For instance, in one of the training contract MOUs dated 12th October, 2009, Asongtaba Cottage and Exchange Programme took an interest free loan of 7,185,475 and provide a counterpart funding of 1,268,025. The loan has been paid back. By another MOU dated 3rd August, 2009, Rlg was offered an interest-free loan facility totalling 1,792, 877.50 cedis for the training of 5,000 people.

Rlg was to provide a counterpart funding of 338,760 cedis. Additionally, it was Rlg’s duty to set the trainees up upon completion of training. The monies have since been paid back in full.

By essence, Rlg, the service provider will have to pay such people using little profits, if any at all to do this kind of job. In the long run who is really investing in the people? Is it the service provider or government?

In their own report, the Ministerial Committee on Review and Impact Assessment said “the GYEEDA concept is as relevant today as it was when it was introduced”. Indeed the committee went ahead to evaluate the importance of some of the modules and among the three that scored high marks were the Youth-in-ICT or phone repairs and dressmaking. The Dressmaking module which is being run by Asongtaba Cottage and Exchange Programme scored 10/10, translating to an impressive 100% endorsement while the ICT module scored 7/10.

The committee went ahead to hear the testimony of one training instructor who said “providing training to trainees has helped to make me more popular and as I teach them I get to learn more and sharpen my skills. In fact, on daily basis more youth come to ask for training and some of those I have trained have also opened shops. The difficulty is you may not have time for your own work/ client orders”. She continued that she received her sewing machine; training was offered and was paid for and set up kiosk provided. Now am saving to purchase Knitting & Locking machine. A beneficiary, Peace Asanya captured this essence in a different way when she told the committee that “not only am I making dresses I have also started training one intern”.

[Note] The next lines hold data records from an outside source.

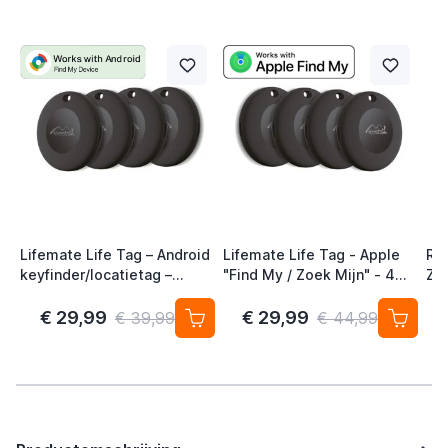
Lifemate Life Tag – Android
Lifemate Life Tag - Apple
Ra
keyfinder/locatietag –
"Find My / Zoek Mijn" - 4
Zw
Android/Google Find My
Pack - AirTag Alternatief
Device – 4-pack
€ 29,99
€ 29,99
€ 39,99
€ 44,99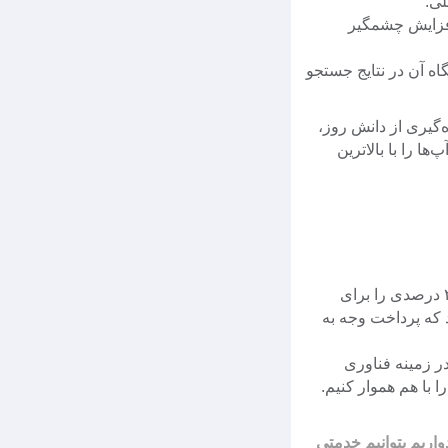
لی.
افزایش چشمگیر
اه آن در نتایج جستجو
jaheshf آغاز کرده است و با بهره‌گیری از دانش روز،
 را با بالاترین
با راه‌اندازی سیستم همکاری در فروش، سود ۲۱ درصدی را برای
د که پرداخت وجه به
ر زمینه فناوری
واریم بتوانیم خدمتی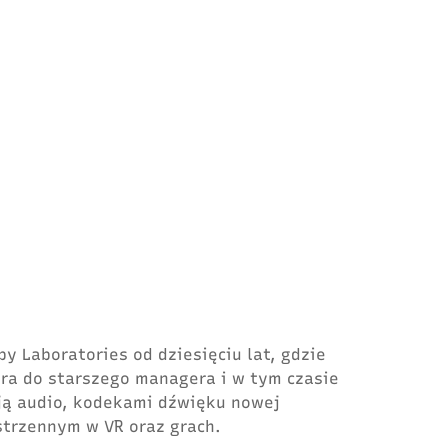
y Laboratories od dziesięciu lat, gdzie
era do starszego managera i w tym czasie
ją audio, kodekami dźwięku nowej
strzennym w VR oraz grach.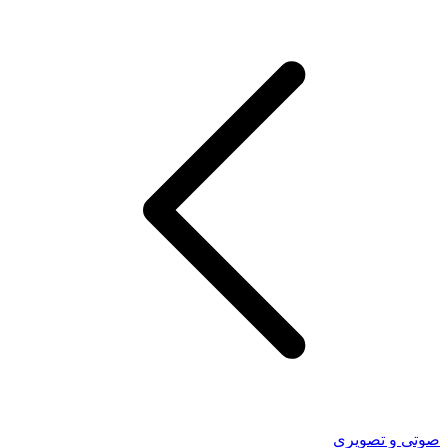
صوتی و تصویری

In many African countries today, various governments have decided to adopt the Ghana’s GYEEDA concept as a feasible model for the economic transformation of young people. Currently in Nigeria and the Gambia, RLG has been helping their respective governments to implement the initiative. At a recent World Bank Group Meeting on Youth Employment in Abuja, government officials from Liberia, Sierra Leone and Senegal expressed the desire to adopt Ghana’s strategy which the international community believes has been hugely a success.

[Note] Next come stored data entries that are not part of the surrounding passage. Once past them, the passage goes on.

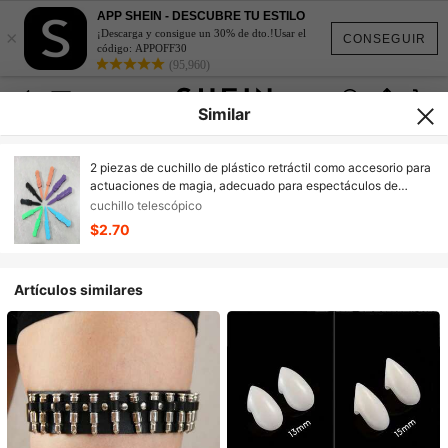
APP SHEIN - DESCUBRE TU ESTILO
×
¡Descarga y consigue un 30% de dto.!Usar el
CONSEGUIR
código: APPOFF30
(95,960)
Similar
2 piezas de cuchillo de plástico retráctil como accesorio para
actuaciones de magia, adecuado para espectáculos de
magia de Halloween
cuchillo telescópico
$2.70
Artículos similares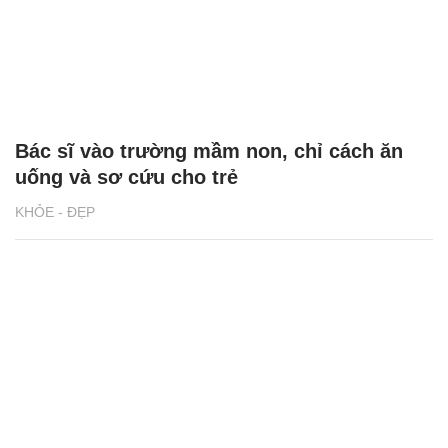
Bác sĩ vào trường mầm non, chỉ cách ăn
uống và sơ cứu cho trẻ
KHỎE - ĐẸP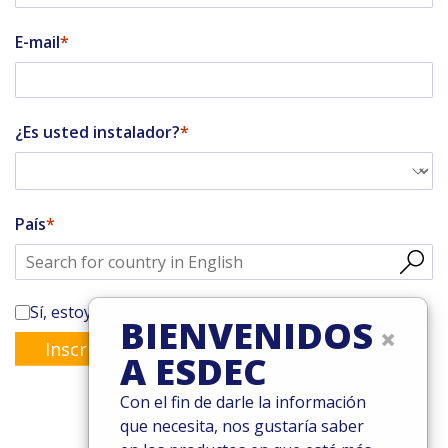
E-mail
¿Es usted instalador?
País
Sí, estoy suscrito al boletín de Enstall
BIENVENIDOS
×
Inscribirse
A ESDEC
Con el fin de darle la información
que necesita, nos gustaría saber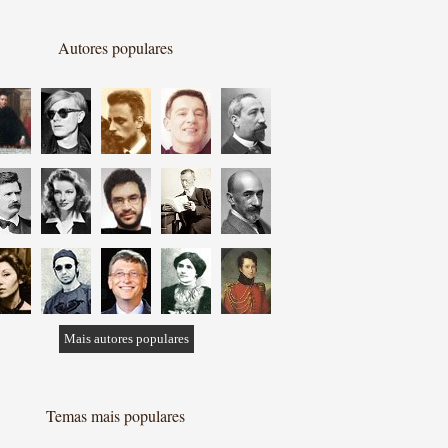
Autores populares
Mais autores populares
Temas mais populares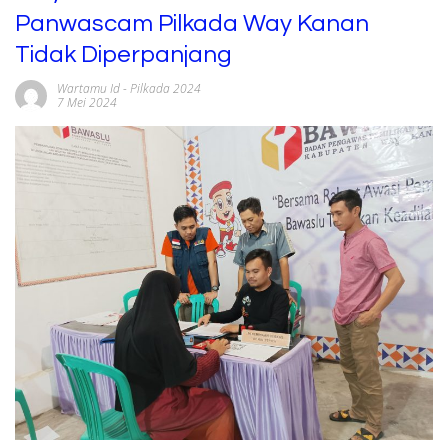
Panwascam Pilkada Way Kanan
Tidak Diperpanjang
Wartamu Id
-
Pilkada 2024
7 Mei 2024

This also explains the numerous frequent visits to Rlg’s ultra-modern Assembly Plant in Ghana, the first of its kind in our part of the continent. The Plant has since been visited by a former Zambian President, a Vice President of Microsoft Corporation, Senators and Governors from Nigeria, senior government officials from Equatorial Guinea, Members of Ghana’s Parliament, and some ministers of state, among others. One is therefore compelled to ask that is this another case of a prophet not being accepted in his own home?